Since then, I’ve had the opportunity to adapt the installation to a handful of different spaces and circumstances – everywhere from an open studio event in Paris, France, to the space under my young nephew’s loft bed. During the Covid-19 pandemic, I was contacted by a local BIA and asked to create a version of the piece on the scale of the neighborhood. After many months of collaborating with Jennifer Lay at the Riverside BIA and local businesses to to figure out the logistics and working hard to upscale all of the elements, “The Serenity Experience in Riverside” launched in the winter of 2021. It occupied 10 storefronts of local small businesses, and had many interactive online components as well. Creating it was the biggest challenge of my art career so far, and also the most rewarding project I’ve been a part of. The pandemic lock-downs were obviously very hard on small businesses, and I’m sure anxiety was higher in the general population as well. I received a lot of heart-warming feedback about the positive effects of the project, which made the experience even richer for me. It also encouraged me to think in terms of a dramatically larger scale, which has led to my current work-in-progress (more on that to come!).
You can view the online version of “The Serenity Experience” here: https://www.jessicalin.ca/theserenityexperience
Jessica, before we move on to more of these sorts of questions, can you take some time to bring our readers up to speed on you and what you do?

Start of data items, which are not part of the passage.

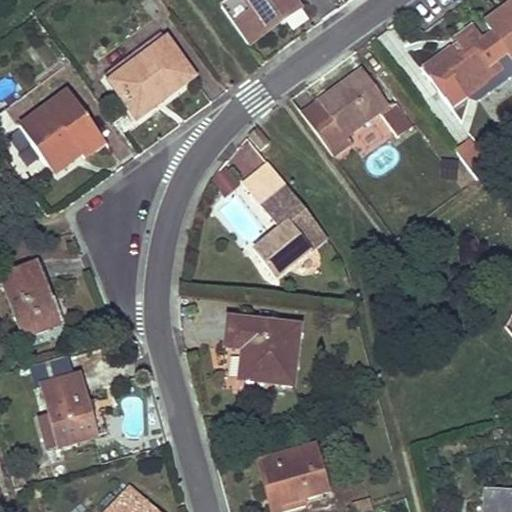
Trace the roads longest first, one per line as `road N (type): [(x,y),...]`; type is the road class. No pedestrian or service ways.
road 1 (residential): [(158,334),(119,286),(118,230),(145,178),(206,146)]
road 2 (residential): [(206,146),(260,95),(392,0)]
road 3 (residential): [(158,334),(168,225),(206,146)]
road 4 (residential): [(208,511),(158,334)]
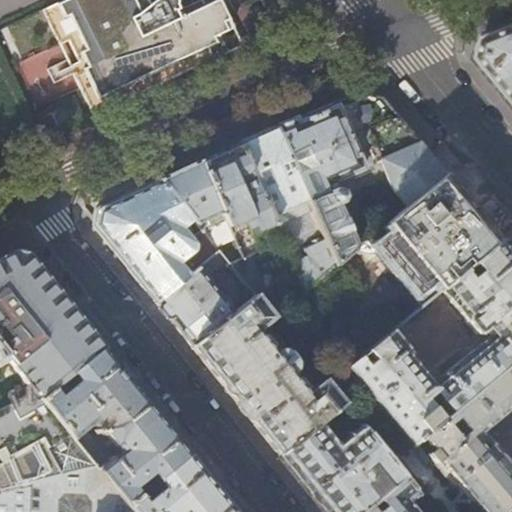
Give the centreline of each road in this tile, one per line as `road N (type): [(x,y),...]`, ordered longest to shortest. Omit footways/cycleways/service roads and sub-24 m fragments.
road 1 (residential): [(278,511),(27,192)]
road 2 (secondary): [(27,192),(386,24)]
road 3 (residential): [(386,24),(511,176)]
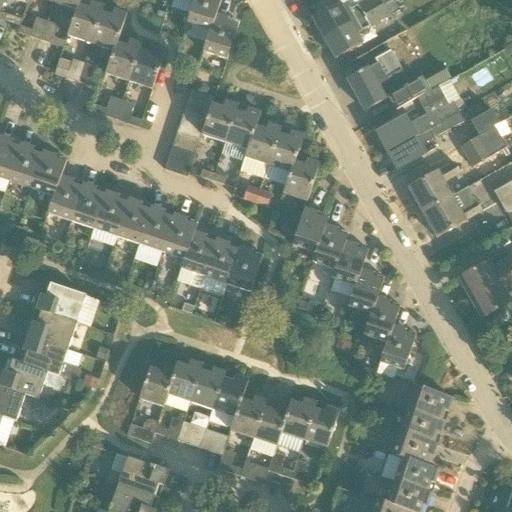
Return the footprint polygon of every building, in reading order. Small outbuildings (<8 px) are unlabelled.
[(79,6),(79,7),(81,0),(55,0),(54,4),(77,11),(79,6)] [(195,0),(194,3),(195,4),(187,25),(210,32),(211,33),(217,16),(222,0),(195,0)] [(394,0),(383,7),(379,0),(369,0),(345,14),(339,5),(313,20),(324,40),(395,1),(394,0)] [(357,35),(389,17),(400,11),(395,1),(324,40),(336,60),(362,45),(357,35)] [(89,10),(79,7),(79,6),(77,11),(68,38),(91,45),(101,15),(102,15),(103,14),(102,14),(104,8),(92,3),(89,10)] [(114,53),(118,45),(127,15),(114,11),(112,17),(103,14),(102,15),(101,15),(91,45),(113,53),(114,53)] [(23,20),(1,13),(0,13),(0,14),(0,20),(20,27),(23,20)] [(240,24),(217,16),(211,33),(210,32),(203,53),(227,61),(240,24)] [(41,42),(48,23),(37,19),(32,31),(22,27),(23,20),(20,27),(20,28),(18,34),(41,42)] [(58,27),(48,23),(41,42),(64,49),(66,42),(54,37),(58,27)] [(139,52),(140,52),(142,46),(130,41),(127,48),(118,45),(114,53),(113,53),(106,75),(129,83),(139,52)] [(139,52),(129,83),(153,91),(165,53),(152,49),(150,56),(140,52),(139,52)] [(365,112),(391,97),(398,110),(429,93),(421,79),(409,85),(402,72),(390,52),(375,60),(377,65),(347,81),(365,112)] [(73,61),(72,63),(60,60),(55,76),(78,83),(84,64),(73,61)] [(431,90),(450,80),(440,63),(421,74),(431,90)] [(101,91),(103,85),(91,81),(95,68),(84,64),(78,83),(101,91)] [(427,117),(410,127),(405,119),(377,134),(387,152),(459,112),(460,114),(466,110),(461,100),(454,103),(449,95),(444,97),(439,88),(418,100),(427,117)] [(212,105),(215,99),(192,91),(188,103),(210,110),(212,105)] [(116,121),(123,102),(111,99),(107,111),(95,107),(93,113),(116,121)] [(142,122),(130,118),(134,106),(123,102),(116,121),(140,129),(142,122)] [(235,113),(236,113),(238,107),(225,102),(223,109),(212,105),(210,110),(207,122),(203,133),(202,136),(225,144),(235,113)] [(207,122),(210,110),(188,103),(184,114),(207,122)] [(248,152),(257,128),(261,114),(248,110),(246,116),(236,113),(235,113),(225,144),(247,151),(248,152)] [(492,111),(472,123),(480,137),(501,125),(492,111)] [(459,112),(387,152),(398,171),(426,155),(421,146),(450,129),(464,122),(460,114),(459,112)] [(203,133),(207,122),(184,114),(180,126),(203,133)] [(245,159),(268,167),(279,136),(281,129),(268,125),(266,131),(257,128),(248,152),(247,151),(245,159)] [(202,136),(203,133),(180,126),(177,137),(199,144),(202,136)] [(495,129),(480,138),(492,158),(507,149),(495,129)] [(294,164),(295,164),(304,137),(291,133),(289,139),(279,136),(268,167),(290,174),(291,174),(294,164)] [(195,156),(199,144),(177,137),(173,148),(195,156)] [(0,179),(8,183),(21,146),(0,138),(0,179)] [(473,169),(492,158),(480,138),(461,149),(473,169)] [(8,183),(32,191),(43,158),(34,155),(35,150),(21,146),(8,183)] [(192,167),(195,156),(173,148),(169,160),(192,167)] [(60,178),(62,178),(66,166),(55,162),(57,157),(45,153),(43,158),(32,191),(54,198),(60,178)] [(188,179),(192,167),(169,160),(165,171),(188,179)] [(283,195),(307,203),(320,165),(307,161),(305,167),(295,164),(294,164),(291,174),(290,174),(283,195)] [(422,214),(451,197),(444,184),(461,175),(455,164),(438,174),(438,173),(409,190),(422,214)] [(212,182),(215,175),(203,171),(201,178),(212,182)] [(215,175),(212,182),(224,186),(227,179),(215,175)] [(48,215),(71,223),(82,190),(72,187),(74,182),(62,178),(60,178),(54,198),(48,215)] [(511,210),(511,184),(494,194),(506,214),(511,210)] [(95,194),(96,190),(83,185),(82,190),(71,223),(93,230),(104,198),(95,194)] [(256,205),(260,192),(248,188),(244,201),(256,205)] [(256,205),(267,209),(272,196),(260,192),(256,205)] [(93,230),(116,238),(127,205),(118,202),(119,197),(106,193),(104,198),(93,230)] [(451,197),(422,214),(436,240),(466,223),(466,222),(482,213),(477,203),(460,212),(451,197)] [(140,210),(142,205),(129,201),(127,205),(116,238),(139,246),(150,213),(140,210)] [(139,246),(162,253),(173,221),(163,217),(165,213),(152,208),(150,213),(139,246)] [(305,210),(297,234),(295,241),(293,247),(315,255),(316,255),(326,227),(329,218),(305,210)] [(174,216),(173,221),(162,253),(184,261),(185,261),(194,233),(195,234),(197,229),(186,225),(188,220),(174,216)] [(313,264),(335,271),(336,272),(345,243),(346,243),(347,239),(337,236),(338,231),(326,227),(316,255),(315,255),(313,264)] [(295,241),(297,234),(285,230),(283,237),(295,241)] [(181,271),(204,278),(215,246),(206,242),(207,238),(195,234),(194,233),(185,261),(184,261),(181,271)] [(35,253),(39,243),(25,238),(22,248),(26,250),(25,253),(30,254),(31,251),(35,253)] [(228,250),(230,245),(217,241),(215,246),(204,278),(227,286),(238,253),(228,250)] [(336,272),(335,271),(332,280),(355,288),(361,271),(362,272),(367,255),(356,252),(358,247),(346,243),(345,243),(336,272)] [(227,286),(250,294),(251,294),(262,261),(251,258),(253,253),(239,249),(238,253),(227,286)] [(481,320),(511,303),(506,295),(511,291),(511,257),(492,269),(488,263),(459,280),(481,320)] [(374,276),(362,272),(361,271),(355,288),(348,308),(371,316),(377,299),(378,300),(383,284),(372,280),(374,276)] [(47,298),(42,297),(37,311),(77,325),(86,298),(51,285),(47,298)] [(390,304),(378,300),(377,299),(371,316),(364,336),(387,344),(394,328),(399,312),(388,308),(390,304)] [(320,315),(322,306),(310,302),(307,311),(320,315)] [(77,325),(37,311),(41,313),(37,325),(33,323),(28,338),(68,351),(77,325)] [(387,344),(380,365),(404,373),(415,340),(404,336),(406,332),(394,328),(387,344)] [(64,364),(68,351),(28,338),(23,352),(28,353),(24,365),(19,364),(19,365),(49,375),(48,376),(61,380),(62,379),(78,384),(82,374),(78,370),(64,364)] [(351,345),(348,354),(357,357),(359,347),(351,345)] [(96,359),(104,362),(108,351),(99,348),(96,359)] [(58,391),(61,380),(48,376),(49,375),(19,365),(19,364),(12,361),(8,374),(3,373),(0,382),(0,388),(26,397),(26,398),(38,402),(44,386),(58,391)] [(201,372),(201,373),(203,366),(190,362),(188,368),(177,365),(175,370),(176,371),(167,396),(168,396),(190,404),(201,372)] [(176,371),(175,370),(164,367),(161,373),(150,369),(140,400),(164,409),(168,396),(167,396),(176,371)] [(222,380),(224,380),(226,374),(213,370),(211,376),(201,373),(201,372),(190,404),(213,411),(222,380)] [(241,401),(242,401),(249,382),(236,377),(234,384),(224,380),(222,380),(213,411),(235,419),(241,401)] [(35,412),(38,402),(26,398),(26,397),(0,388),(0,417),(4,418),(3,419),(16,424),(16,423),(22,408),(35,412)] [(453,401),(416,388),(408,411),(445,424),(445,423),(441,422),(444,412),(449,414),(453,401)] [(263,408),(265,409),(267,402),(254,398),(252,404),(242,401),(241,401),(235,419),(230,432),(253,440),(263,408)] [(313,410),(315,411),(317,404),(304,400),(302,407),(291,403),(289,409),(289,410),(280,434),(282,435),(303,442),(313,410)] [(289,410),(289,409),(289,410),(277,406),(275,412),(265,409),(263,408),(253,440),(277,448),(282,435),(280,434),(289,410)] [(303,442),(327,450),(340,412),(327,408),(325,414),(315,411),(313,410),(303,442)] [(408,411),(400,434),(437,447),(438,446),(433,444),(436,435),(441,436),(445,424),(408,411)] [(0,417),(0,431),(12,435),(16,424),(3,419),(4,418),(0,417)] [(177,442),(184,423),(172,419),(168,432),(157,428),(155,434),(177,442)] [(200,450),(206,431),(184,423),(177,442),(200,450)] [(151,445),(155,434),(157,428),(145,424),(143,430),(131,426),(127,437),(151,445)] [(227,444),(215,440),(217,434),(206,431),(200,450),(222,457),(224,451),(227,444)] [(433,459),(437,447),(400,434),(392,457),(401,460),(430,469),(425,467),(429,458),(433,459)] [(240,478),(243,471),(231,467),(235,454),(224,451),(222,457),(218,470),(240,478)] [(291,480),(293,473),(281,469),(286,456),(275,452),(269,470),(268,473),(291,480)] [(158,486),(163,488),(168,473),(128,459),(122,476),(110,472),(107,483),(118,487),(119,486),(154,498),(158,486)] [(317,481),(303,476),(308,463),(298,460),(293,473),(291,480),(314,488),(317,481)] [(402,461),(394,483),(432,496),(432,495),(427,493),(430,484),(435,485),(440,472),(430,469),(401,460),(402,461)] [(268,473),(269,470),(246,463),(243,471),(240,478),(264,486),(268,473)] [(354,477),(349,493),(359,496),(364,481),(354,477)] [(427,508),(432,496),(394,483),(387,505),(406,511),(420,511),(423,506),(427,508)] [(109,511),(152,511),(150,511),(154,498),(119,486),(118,487),(109,511)] [(406,511),(387,505),(377,502),(373,511),(406,511)]
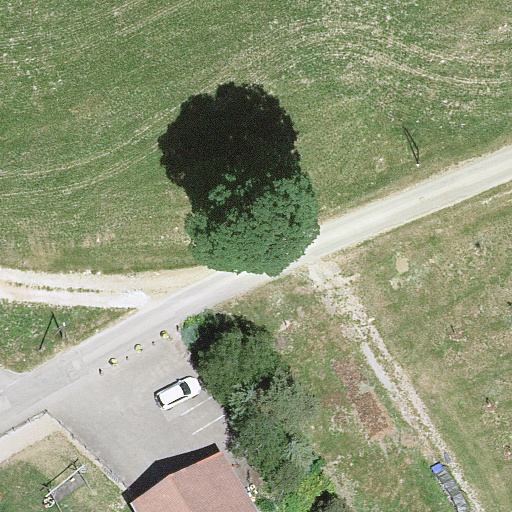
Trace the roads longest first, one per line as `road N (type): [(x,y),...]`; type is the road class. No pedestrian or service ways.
road 1 (unclassified): [(0,405),(196,296),(511,159)]
road 2 (track): [(0,281),(196,296)]
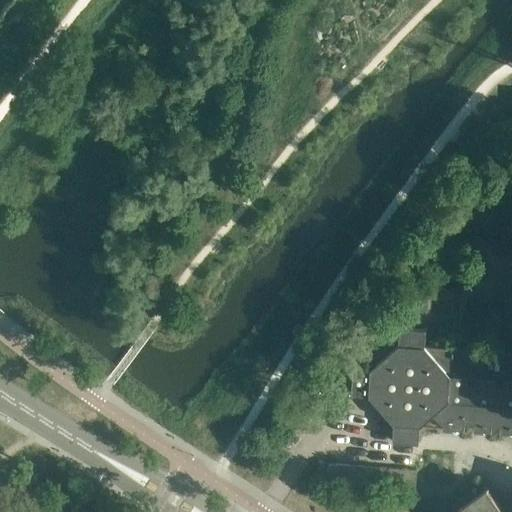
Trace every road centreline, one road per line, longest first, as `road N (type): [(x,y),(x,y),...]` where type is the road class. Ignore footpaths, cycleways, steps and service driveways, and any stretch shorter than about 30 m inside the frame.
road 1 (tertiary): [(209,511),(41,419)]
road 2 (tertiary): [(41,419),(170,511)]
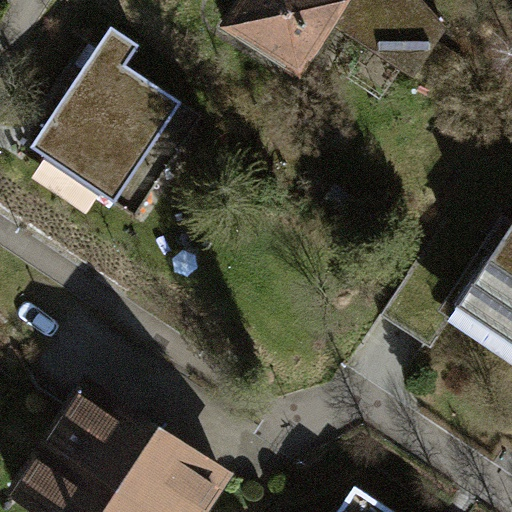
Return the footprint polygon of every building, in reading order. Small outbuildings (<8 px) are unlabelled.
[(298,71),(332,19),(344,0),(236,0),(222,22),(298,71)] [(344,0),(332,19),(413,71),(441,29),(415,0),(344,0)] [(141,42),(114,24),(35,142),(117,196),(184,97),(129,60),(141,42)] [(130,211),(146,219),(203,111),(187,103),(130,211)] [(491,252),(465,291),(499,313),(491,326),(511,339),(511,220),(499,213),(479,244),(491,252)] [(192,511),(220,475),(90,383),(19,486),(57,511),(192,511)] [(392,511),(354,486),(336,511),(392,511)]
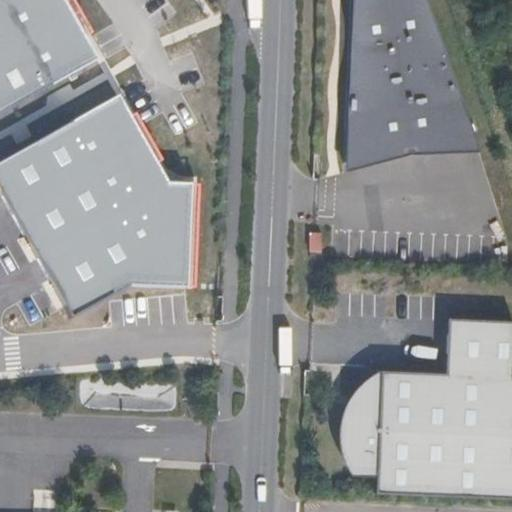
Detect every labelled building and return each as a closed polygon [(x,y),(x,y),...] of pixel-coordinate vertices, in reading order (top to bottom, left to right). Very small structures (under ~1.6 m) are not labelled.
[(64,0),(0,0),(0,106),(95,53),(64,0)] [(405,0),(337,0),(330,144),(328,177),(458,160),(405,0)] [(130,285),(189,287),(194,183),(170,181),(120,95),(0,162),(0,187),(72,314),(130,285)] [(315,238),(304,238),(304,258),(315,258),(315,238)] [(349,505),(511,511),(511,388),(487,387),(489,333),(424,330),(422,385),(357,382),(357,394),(343,393),(334,407),(324,422),(334,426),(331,484),(350,485),(349,505)] [(330,481),(331,484),(334,426),(324,422),(321,438),(321,453),(324,467),(330,481)]
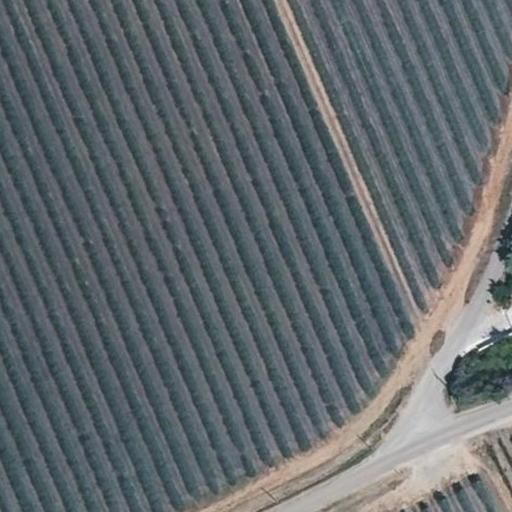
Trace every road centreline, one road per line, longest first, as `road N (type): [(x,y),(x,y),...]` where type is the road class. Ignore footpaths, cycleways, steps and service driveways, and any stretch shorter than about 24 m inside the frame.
road 1 (unclassified): [(511,247),(476,317),(421,393),(413,439)]
road 2 (unclassified): [(413,439),(288,511)]
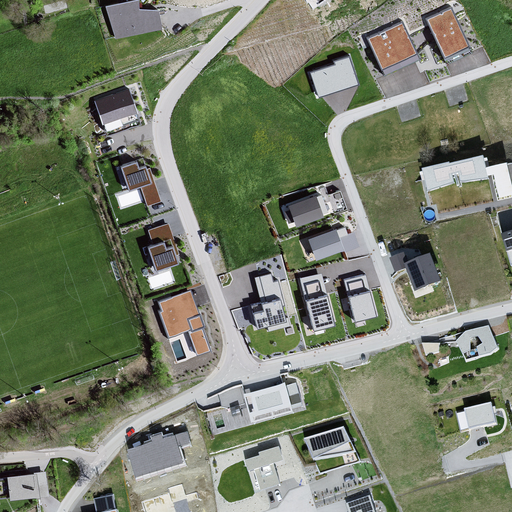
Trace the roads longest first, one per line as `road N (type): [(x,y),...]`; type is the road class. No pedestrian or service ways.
road 1 (residential): [(261,0),(181,88),(162,128),(241,375)]
road 2 (residential): [(511,59),(337,127),(337,150),(402,335)]
road 3 (residential): [(241,375),(145,420),(94,467)]
road 4 (residential): [(402,335),(241,375)]
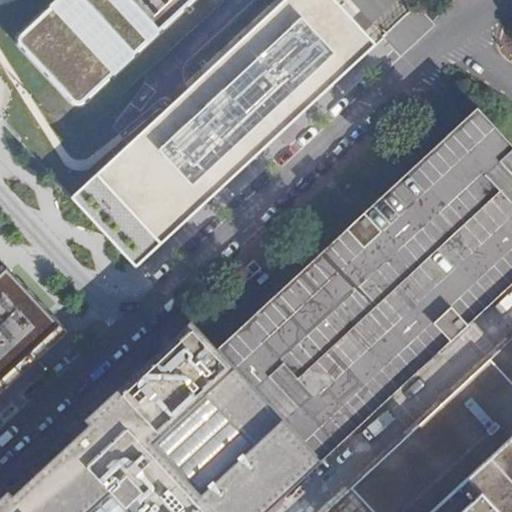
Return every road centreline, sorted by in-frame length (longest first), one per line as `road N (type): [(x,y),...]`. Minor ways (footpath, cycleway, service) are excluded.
road 1 (residential): [(126,322),(443,31),(470,11),(511,6)]
road 2 (residential): [(0,189),(126,322)]
road 3 (residential): [(0,441),(126,322)]
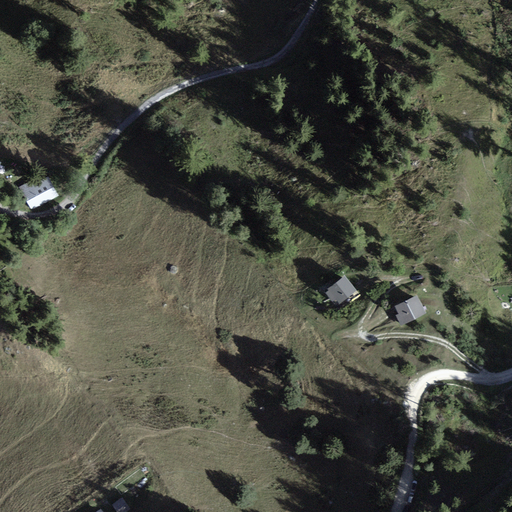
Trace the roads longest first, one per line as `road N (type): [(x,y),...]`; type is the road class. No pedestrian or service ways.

My training and background is in photography, and for the first decade or so I worked in commercial photography, as well as wedding and portrait photography. In 2008, someone asked me what I loved to photograph, and I realized that I’d lost touch with my love of photography and being creative. So I did what any sensible creative person would do: cashed out my savings, and booked a trip to the south of France. I’d never been to France, and figured there had to be a reason that artists have gravitated there for centuries.
I travelled around alone for a few weeks, and took hundreds of photographs. I fell in love with the adventure of being somewhere new and unknown. I re-found my love of photography. And as fate would have it, I also met an Irishman and fell in love with him (his name is Norman, we’ve been married for 12 years now). After that, I started travelling more often, and taking photographs wherever we went. The problem was that when I got home and looked at these images, even the great ones never really conveyed how beautiful and amazing it felt to be wherever it was. I wanted to create art from our travel experiences, but also wanted the images to be unique, and to incorporate many different parts of the adventure.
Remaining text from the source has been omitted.